▶ _TASK_
This exercise calls for every line of the data below with the string "artisan" in it.

EXTRACTED ENTRIES below:

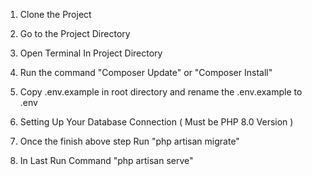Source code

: 1. Clone the Project

2. Go to the Project Directory

3. Open Terminal In Project Directory 

4. Run the command "Composer Update" or "Composer Install"

5. Copy .env.example in root directory and rename the .env.example to .env

6. Setting Up Your Database Connection ( Must be PHP 8.0 Version )

7. Once the finish above step Run "php artisan migrate"

8. In Last Run Command "php artisan serve"
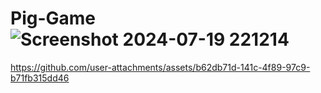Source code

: # Pig-Game![Screenshot 2024-07-19 221214](https://github.com/user-attachments/assets/17ddcb14-1f89-4a76-8799-49af3b9fdcb0)





https://github.com/user-attachments/assets/b62db71d-141c-4f89-97c9-b71fb315dd46


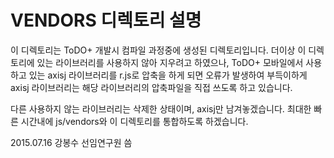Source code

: VENDORS 디렉토리 설명
====================

이 디렉토리는 ToDO+ 개발시 컴파일 과정중에 생성된 디렉토리입니다.
더이상 이 디렉토리에 있는 라이브러리를 사용하지 않아 지우려고 하였으나, ToDO+ 모바일에서 사용하고 있는 axisj 라이브러리를 r.js로 압축을 하게 되면 오류가 발생하여 부득이하게 axisj 라이브러리는 해당 라이브러리의 압축파일을 직접 쓰도록 하고 있습니다.

다른 사용하지 않는 라이브러리는 삭제한 상태이며, axisj만 남겨놓겠습니다.
최대한 빠른 시간내에 js/vendors와 이 디렉토리를 통합하도록 하겠습니다.

2015.07.16 강봉수 선임연구원 씀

End of EXTRACTED ENTRIES.

▶ _RESULT_
7. Once the finish above step Run "php artisan migrate"
8. In Last Run Command "php artisan serve"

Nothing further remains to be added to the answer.